Evaluation of Raman spectroscopy combined with the gated recurrent unit serum detection method in early screening of gastrointestinal cancer†
Abstract
Gastric and colorectal cancers are significant causes of human mortality. Conventionally, the diagnosis of gastrointestinal tumors has been accomplished through image-based techniques, including endoscopic and biopsy procedures coupled with tissue staining. Most of these methods are invasive. In contrast, Raman spectroscopy has the advantages of being non-invasive and label-free and requiring no additional reagents, making it a potential tool for the detection of serum components. In this study, we collected Raman spectra of serum samples from patients with gastric cancer (n = 93) and colorectal cancer (n = 92) and from healthy individuals (n = 100).
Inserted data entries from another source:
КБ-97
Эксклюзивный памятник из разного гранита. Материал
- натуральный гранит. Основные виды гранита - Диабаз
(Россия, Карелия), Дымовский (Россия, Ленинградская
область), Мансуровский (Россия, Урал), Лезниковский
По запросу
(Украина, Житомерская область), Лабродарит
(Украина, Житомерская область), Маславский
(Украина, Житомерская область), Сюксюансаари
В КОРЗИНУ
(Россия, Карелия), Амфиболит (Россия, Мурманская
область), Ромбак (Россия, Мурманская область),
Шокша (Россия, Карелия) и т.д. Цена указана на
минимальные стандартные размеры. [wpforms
Analysis of Raman peak areas revealed that cancer patients had significantly higher peak areas at around 2923 cm−1 compared to normal individuals, which corresponded to the presence of lipids and proteins. We successfully achieved the early screening of gastrointestinal tumors using the improved gated recurrent unit (GRU) algorithm and traditional machine learning methods. The accuracy of identifying digestive tract tumors using different recognition models exceeds 84.72%, with support vector machine (SVM) and GRU achieving 100% accuracy. The use of GRU further demonstrated its ability to differentiate subtypes of gastric and colorectal cancers based on the degree of differentiation and stage, with a recognition accuracy exceeding 95%, which is challenging using traditional machine learning methods. Furthermore, our study revealed that principal component analysis (PCA) dimensionality reduction has a limited impact on the recognition results obtained using different recognition models.